The test set was divided into a high-risk group (greater than the median) and a low-risk group (less than the median) according to the median value of the survival risk score predicted by the machine-learning models. Based on the Kaplan-Meier survival curves, our three models exhibited a satisfactory predictive value for the OS of in the high-risk and low-risk groups of the test set (Fig. 4B). Among our prognostic models, the integrative model achieved the best overall performance as it outperformed other models when differentiating the survival of patients. Compared to our integrative model, the HIF model achieved mundane results while the genomics model exhibited the worst performance in predicting survival. Lastly, the superiority of our integrative model demonstrated the efficacy of genomic and histopathological features in improving prognostic ability.

Integrative model of histopathological images features and transcriptomics for predicting prognosis

Apart from genomics analysis, we combined histopathological data and transcriptomics data to investigate the predictive power of possible integration between HIF and mRNA transcription data of EC patients as well. Thus, the training set was stratified into short-term (OS of 1–12 months at death) and long-term survivors (OS ≥ 60 months). For mRNA sequencing data, the DEGs between the short-term and long-term groups were analyzed for dimension reduction. Gene Ontology (GO) enrichment analysis using Metascape (http://metascape.org) exposed that was closely associated with cell differentiation, anticoagulation, and blood circulation (Fig. 5A).

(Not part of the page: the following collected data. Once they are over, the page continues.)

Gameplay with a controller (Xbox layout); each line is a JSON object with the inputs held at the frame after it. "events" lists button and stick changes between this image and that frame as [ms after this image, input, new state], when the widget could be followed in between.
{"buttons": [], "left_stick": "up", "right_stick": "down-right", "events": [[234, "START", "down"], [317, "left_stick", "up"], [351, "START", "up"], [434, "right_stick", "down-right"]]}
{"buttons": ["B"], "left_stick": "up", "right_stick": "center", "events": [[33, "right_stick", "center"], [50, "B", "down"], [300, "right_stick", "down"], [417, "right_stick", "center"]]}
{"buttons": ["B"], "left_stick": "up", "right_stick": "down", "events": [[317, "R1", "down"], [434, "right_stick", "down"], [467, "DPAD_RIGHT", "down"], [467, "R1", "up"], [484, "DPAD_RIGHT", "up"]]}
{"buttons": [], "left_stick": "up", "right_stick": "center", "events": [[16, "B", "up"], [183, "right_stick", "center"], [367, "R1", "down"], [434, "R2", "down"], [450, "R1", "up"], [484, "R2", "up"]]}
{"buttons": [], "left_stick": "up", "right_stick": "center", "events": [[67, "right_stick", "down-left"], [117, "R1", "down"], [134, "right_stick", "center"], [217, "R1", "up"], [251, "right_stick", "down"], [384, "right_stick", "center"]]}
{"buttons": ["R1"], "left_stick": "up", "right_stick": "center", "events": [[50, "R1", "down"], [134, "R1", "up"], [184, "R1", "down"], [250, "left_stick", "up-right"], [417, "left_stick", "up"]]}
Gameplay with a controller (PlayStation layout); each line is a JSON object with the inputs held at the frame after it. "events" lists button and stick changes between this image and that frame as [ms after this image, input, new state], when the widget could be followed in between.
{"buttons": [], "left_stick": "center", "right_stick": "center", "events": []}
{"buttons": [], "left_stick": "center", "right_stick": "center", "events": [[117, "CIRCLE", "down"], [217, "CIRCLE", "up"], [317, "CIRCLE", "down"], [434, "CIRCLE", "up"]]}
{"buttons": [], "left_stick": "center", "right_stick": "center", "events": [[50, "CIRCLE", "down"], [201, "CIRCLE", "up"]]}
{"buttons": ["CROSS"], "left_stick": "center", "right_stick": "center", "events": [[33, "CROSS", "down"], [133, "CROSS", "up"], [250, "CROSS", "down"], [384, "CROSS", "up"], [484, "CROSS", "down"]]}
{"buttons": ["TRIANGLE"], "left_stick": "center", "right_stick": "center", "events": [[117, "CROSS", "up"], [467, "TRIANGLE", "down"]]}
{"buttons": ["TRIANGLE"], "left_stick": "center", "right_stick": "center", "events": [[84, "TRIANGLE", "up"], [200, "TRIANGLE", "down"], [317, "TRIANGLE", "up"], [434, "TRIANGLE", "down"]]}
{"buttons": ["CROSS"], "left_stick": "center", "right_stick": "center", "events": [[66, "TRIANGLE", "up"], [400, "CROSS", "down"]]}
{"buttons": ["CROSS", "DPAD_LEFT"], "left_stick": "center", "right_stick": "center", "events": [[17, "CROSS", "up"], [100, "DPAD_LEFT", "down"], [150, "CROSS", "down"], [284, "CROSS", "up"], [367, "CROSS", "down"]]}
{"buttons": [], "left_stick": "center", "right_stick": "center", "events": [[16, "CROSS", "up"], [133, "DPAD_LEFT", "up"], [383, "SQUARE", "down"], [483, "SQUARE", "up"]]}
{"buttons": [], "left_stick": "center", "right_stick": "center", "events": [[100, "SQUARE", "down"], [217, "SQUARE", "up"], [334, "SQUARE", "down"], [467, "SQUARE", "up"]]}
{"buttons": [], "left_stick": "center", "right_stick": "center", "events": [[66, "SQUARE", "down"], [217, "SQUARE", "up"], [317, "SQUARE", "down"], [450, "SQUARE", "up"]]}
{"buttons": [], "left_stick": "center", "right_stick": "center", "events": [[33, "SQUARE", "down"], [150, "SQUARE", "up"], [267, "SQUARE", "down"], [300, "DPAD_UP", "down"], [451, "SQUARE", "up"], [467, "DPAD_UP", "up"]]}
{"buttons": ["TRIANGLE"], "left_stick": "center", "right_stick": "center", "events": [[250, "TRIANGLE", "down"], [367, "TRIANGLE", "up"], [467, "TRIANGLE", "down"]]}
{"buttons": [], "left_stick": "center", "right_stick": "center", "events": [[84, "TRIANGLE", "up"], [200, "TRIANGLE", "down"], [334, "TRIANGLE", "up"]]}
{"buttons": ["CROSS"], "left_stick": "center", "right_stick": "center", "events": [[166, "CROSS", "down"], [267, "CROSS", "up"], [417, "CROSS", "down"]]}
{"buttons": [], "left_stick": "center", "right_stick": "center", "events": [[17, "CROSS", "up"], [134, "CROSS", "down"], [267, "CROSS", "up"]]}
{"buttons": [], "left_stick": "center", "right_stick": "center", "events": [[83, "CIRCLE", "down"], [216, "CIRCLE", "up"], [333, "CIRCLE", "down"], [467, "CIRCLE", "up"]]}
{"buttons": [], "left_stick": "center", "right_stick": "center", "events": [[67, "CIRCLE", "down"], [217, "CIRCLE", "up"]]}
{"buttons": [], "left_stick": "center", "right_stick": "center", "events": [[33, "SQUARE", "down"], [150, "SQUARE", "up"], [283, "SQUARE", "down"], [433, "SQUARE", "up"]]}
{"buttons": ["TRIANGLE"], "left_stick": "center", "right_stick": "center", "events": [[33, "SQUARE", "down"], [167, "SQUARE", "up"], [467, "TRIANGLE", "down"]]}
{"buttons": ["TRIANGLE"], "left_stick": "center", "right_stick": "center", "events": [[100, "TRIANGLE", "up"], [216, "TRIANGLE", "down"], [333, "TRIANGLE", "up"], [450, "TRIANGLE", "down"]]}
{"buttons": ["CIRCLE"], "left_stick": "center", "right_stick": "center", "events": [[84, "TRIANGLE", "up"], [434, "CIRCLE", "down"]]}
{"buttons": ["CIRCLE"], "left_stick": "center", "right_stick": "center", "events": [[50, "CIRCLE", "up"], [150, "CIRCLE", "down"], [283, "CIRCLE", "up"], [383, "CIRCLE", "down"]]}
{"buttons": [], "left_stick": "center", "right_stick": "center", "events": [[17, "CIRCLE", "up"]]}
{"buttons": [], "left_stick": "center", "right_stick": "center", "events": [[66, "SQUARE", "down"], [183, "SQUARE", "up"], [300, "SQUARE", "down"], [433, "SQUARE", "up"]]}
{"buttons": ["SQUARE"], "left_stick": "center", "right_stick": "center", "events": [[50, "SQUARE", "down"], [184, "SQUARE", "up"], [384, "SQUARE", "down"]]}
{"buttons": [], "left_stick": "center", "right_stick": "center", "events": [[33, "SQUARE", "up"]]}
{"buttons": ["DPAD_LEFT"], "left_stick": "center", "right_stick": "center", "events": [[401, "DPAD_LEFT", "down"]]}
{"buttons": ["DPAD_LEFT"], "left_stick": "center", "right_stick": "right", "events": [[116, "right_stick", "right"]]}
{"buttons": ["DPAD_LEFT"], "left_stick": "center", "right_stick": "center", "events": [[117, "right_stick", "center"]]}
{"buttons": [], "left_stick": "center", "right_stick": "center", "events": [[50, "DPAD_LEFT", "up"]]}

Prognostic models constructed using histopathological image features (HIF) and transcriptomics (RNA).

Figure 5: Prognostic models constructed using histopathological image features (HIF) and transcriptomics (RNA).

(A) To understand the differentially expressed genes, a Gene Ontology enrichment network was built up, and the most enriched term was assigned to each cluster (refer to legends). (B) Demonstrated predictive performance of three models (HIF model, transcriptomics model, and HIF + RNA model) in the test set, showcased with Kaplan-Meier curves. (C–E) Area under the time-dependent ROC curves of three predictive models from test set.

One hundred of the most significant DEGs were selected for modeling on the training set (Table S4). In the test set, HIF and transcriptomics (HIF + RNA) transcended the other two models with their superior predictive results (1-year AUC = 0.854, 3-year AUC = 0.844, 5-year AUC = 0.845) (Figs. 5C5E). Furthermore, based on the HIF + RNA model, the prognosis for low-risk group was significantly higher than that in the high-risk group in the test set (Fig. 5B).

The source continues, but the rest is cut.